This week for Craving Ellie in my Belly, we each were to make an Ellie dish for our Thanksgiving spread. I chose something simple - I had offered to be in charge of potatoes, and no Thanksgiving is complete without some kind of mash. If you like your mashed potatoes smooth and creamy, you might prefer something like this. These, however, are a lovely rustic smash with the peels still on, the occasional chunk, and yet they still have a lovely smoothness to them.
I think we all know that the traditional topping for a baked potato is sour cream and chives. I have never been a huge sour cream fan, but somehow when you mix it all together with the fluffy potato innards instead of letting it rest on top, I like it. And that's exactly what this mashed potato recipe is. You'd never even guess that there isn't a drop of butter in the recipe. Also, it's one of the easiest side dishes ever, apart from the exercise of mashing the potatoes, but that's a great way to let out aggression!

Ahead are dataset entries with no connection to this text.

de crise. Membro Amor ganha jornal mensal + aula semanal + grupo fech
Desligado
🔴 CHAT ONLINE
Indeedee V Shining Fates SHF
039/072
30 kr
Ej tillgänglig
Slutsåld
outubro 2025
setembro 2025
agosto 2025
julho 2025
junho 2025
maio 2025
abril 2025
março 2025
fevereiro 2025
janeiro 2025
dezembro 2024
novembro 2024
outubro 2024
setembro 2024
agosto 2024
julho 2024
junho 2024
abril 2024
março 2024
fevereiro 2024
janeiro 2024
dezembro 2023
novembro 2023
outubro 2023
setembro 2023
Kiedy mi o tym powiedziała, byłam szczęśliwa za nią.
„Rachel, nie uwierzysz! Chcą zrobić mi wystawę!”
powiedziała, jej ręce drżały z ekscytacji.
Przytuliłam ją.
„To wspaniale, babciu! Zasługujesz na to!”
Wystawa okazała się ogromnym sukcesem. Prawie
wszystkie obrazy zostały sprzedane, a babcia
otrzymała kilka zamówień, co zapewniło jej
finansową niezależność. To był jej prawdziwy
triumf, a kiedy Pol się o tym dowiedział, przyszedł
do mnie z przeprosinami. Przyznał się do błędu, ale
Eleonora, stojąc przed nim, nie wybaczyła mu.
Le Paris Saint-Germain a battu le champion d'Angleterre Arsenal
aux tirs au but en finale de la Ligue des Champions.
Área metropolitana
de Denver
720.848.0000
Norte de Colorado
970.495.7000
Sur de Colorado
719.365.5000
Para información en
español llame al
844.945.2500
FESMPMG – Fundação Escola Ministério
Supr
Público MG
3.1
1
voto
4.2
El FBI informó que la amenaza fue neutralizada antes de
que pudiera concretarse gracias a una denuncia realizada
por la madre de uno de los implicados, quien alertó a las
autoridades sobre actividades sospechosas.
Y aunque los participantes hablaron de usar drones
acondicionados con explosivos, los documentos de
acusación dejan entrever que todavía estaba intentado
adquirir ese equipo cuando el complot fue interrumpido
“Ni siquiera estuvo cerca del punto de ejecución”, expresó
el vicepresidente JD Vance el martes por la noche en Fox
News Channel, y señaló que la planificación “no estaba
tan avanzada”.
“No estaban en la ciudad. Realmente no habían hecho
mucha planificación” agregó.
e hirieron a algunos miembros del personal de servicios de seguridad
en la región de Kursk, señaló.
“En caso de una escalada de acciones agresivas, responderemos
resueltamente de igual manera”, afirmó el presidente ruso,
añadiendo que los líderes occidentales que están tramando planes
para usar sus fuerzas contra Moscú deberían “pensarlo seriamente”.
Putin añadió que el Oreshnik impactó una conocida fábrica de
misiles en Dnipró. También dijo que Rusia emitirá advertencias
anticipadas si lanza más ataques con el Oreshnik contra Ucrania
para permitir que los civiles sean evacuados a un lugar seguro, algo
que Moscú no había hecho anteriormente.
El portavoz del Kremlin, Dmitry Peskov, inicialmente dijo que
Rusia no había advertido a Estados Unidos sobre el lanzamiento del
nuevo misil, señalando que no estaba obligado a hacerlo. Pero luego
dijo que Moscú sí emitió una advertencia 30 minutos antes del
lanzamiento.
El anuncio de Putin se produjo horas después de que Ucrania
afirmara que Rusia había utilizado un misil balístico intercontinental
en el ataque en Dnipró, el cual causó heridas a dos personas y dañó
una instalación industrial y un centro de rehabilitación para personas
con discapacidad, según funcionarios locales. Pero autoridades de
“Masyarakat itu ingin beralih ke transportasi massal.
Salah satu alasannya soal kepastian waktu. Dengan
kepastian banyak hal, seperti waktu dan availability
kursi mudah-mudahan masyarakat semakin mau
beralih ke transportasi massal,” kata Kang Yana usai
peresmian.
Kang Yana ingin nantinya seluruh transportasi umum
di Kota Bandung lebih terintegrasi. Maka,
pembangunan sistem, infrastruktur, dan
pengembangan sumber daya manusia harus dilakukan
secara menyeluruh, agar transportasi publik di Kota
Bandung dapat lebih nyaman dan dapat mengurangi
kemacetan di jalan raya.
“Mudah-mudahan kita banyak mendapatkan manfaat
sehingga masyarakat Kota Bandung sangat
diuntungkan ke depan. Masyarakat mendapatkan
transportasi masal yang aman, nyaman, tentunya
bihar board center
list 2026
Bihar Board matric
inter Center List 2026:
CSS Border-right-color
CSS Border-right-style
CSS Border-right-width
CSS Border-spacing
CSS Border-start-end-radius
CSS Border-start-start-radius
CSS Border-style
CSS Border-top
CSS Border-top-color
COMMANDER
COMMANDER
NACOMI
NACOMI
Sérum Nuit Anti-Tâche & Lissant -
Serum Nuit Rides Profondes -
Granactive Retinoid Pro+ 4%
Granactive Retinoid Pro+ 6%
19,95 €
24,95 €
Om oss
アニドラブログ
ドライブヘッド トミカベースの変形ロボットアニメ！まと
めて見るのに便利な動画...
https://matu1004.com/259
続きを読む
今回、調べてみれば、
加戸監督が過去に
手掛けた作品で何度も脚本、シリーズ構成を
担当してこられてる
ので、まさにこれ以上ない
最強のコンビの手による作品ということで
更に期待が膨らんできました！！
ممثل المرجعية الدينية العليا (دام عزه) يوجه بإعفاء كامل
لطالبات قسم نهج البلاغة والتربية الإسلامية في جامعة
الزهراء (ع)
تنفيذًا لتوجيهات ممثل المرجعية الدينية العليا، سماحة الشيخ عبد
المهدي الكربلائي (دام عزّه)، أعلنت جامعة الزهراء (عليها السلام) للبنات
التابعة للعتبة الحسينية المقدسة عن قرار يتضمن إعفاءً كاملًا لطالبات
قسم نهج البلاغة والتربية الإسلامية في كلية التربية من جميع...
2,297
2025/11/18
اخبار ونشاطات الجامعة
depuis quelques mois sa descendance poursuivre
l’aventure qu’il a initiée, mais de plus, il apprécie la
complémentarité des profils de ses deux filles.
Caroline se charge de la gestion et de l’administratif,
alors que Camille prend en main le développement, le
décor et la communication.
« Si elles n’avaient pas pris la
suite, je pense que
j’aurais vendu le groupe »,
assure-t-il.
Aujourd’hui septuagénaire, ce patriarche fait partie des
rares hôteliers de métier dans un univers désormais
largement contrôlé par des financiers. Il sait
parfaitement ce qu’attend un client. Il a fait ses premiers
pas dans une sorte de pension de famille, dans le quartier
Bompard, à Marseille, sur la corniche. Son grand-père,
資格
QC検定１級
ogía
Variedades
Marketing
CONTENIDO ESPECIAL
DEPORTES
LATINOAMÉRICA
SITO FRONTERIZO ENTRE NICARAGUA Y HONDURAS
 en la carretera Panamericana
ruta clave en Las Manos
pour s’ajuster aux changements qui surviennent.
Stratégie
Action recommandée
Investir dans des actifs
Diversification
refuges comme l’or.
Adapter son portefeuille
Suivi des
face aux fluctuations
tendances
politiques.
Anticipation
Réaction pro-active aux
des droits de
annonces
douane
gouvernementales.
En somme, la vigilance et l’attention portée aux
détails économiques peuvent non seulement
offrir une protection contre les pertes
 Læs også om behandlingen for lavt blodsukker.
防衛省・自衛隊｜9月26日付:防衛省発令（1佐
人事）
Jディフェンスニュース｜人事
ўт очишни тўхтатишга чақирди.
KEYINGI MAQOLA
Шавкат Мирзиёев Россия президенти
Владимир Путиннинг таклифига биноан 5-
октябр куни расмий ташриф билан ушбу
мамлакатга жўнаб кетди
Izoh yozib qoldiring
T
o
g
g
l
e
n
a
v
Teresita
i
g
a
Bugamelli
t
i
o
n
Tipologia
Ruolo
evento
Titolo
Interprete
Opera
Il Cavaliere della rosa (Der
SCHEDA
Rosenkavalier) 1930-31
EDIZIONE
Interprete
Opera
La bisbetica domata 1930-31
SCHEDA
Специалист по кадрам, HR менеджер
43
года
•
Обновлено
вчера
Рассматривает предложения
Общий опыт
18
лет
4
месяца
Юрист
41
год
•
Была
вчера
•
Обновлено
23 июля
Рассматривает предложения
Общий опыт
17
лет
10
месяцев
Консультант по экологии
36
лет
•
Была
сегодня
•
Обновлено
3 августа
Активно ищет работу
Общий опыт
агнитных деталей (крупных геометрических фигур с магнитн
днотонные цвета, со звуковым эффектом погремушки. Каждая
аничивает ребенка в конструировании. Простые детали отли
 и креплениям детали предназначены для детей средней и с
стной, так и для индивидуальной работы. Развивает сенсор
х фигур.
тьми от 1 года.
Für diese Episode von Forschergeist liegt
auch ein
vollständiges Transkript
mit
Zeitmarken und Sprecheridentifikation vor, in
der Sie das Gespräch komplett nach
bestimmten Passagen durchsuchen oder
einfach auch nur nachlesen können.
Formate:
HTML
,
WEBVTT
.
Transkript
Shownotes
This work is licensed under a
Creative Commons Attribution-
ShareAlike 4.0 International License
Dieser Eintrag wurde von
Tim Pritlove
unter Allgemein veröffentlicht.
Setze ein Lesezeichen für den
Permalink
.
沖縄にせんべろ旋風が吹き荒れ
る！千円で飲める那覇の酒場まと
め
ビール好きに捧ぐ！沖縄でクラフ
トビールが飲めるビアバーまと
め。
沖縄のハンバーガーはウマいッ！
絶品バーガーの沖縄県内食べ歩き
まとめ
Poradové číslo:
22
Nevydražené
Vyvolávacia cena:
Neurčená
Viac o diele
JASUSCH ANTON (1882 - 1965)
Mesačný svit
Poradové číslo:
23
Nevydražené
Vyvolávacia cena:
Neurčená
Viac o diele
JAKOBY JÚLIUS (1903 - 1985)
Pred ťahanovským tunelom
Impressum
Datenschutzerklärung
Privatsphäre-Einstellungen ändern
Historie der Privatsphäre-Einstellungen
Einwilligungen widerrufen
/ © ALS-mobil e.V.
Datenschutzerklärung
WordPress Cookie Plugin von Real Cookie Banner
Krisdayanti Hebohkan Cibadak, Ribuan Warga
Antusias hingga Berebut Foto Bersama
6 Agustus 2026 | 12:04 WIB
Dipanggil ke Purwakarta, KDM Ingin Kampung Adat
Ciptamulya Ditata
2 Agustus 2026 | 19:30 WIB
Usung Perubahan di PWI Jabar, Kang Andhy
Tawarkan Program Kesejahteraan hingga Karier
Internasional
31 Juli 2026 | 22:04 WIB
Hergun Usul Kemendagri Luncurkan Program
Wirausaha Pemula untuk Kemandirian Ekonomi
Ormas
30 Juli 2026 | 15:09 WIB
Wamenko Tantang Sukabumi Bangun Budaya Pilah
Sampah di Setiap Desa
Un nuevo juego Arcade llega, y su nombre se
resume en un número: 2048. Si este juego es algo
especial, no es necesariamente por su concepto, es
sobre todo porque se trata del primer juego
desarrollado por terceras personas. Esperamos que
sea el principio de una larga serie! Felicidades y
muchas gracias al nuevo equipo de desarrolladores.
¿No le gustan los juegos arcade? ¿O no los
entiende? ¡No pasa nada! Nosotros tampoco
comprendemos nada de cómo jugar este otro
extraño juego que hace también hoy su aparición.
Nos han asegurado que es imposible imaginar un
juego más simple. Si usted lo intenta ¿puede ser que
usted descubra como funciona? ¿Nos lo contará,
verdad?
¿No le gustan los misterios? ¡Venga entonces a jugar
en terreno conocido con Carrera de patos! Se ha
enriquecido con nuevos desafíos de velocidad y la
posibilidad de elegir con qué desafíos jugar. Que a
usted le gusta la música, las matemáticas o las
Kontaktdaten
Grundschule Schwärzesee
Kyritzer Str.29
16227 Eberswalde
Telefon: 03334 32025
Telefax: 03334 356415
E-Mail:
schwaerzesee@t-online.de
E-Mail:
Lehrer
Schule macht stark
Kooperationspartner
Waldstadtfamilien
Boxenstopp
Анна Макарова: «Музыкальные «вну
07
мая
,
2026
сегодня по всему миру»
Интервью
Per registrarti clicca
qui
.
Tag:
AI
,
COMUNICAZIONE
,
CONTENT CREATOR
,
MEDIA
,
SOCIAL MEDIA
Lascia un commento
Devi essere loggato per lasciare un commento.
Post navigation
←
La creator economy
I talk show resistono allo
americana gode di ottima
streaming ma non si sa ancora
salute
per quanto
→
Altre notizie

I doubled the recipe for our group of eleven, and there was still way more than enough. If this is your only side dish at a non-thanksgiving meal (such as bangers and mash, perhaps?) then believe the serving count as it is.
Smashed Potatoes with Sour Cream and Chives
adapted from Ellie Krieger's The Food You Crave
1 1/4 pounds baby yukon gold potatoes, large ones halved
1/4 cup low sodium vegetable broth, warmed
1/4 cup reduced fat sour cream (NOT nonfat)
2 tablespoons chopped fresh chives
freshly ground pepper to taste
1. Place potatoes in a large pot and fill with cold water to about 1 inch above the tops of the potatoes. Salt it, cover it, and bring to a boil over high heat. When the water comes to a boil, uncover and reduce heat slightly to medium-high. Cook for 10 to 15 minutes, or until potatoes are knife tender. Drain.
2. Return potatoes to the pot and add the warm broth. Mash with a potato masher to the desired consistency - I'd recommend getting rid of any serious chunks of potato, but leaving a somewhat rustic texture.
3. Stir in sour cream, chives, and salt and pepper to taste. Serve hot.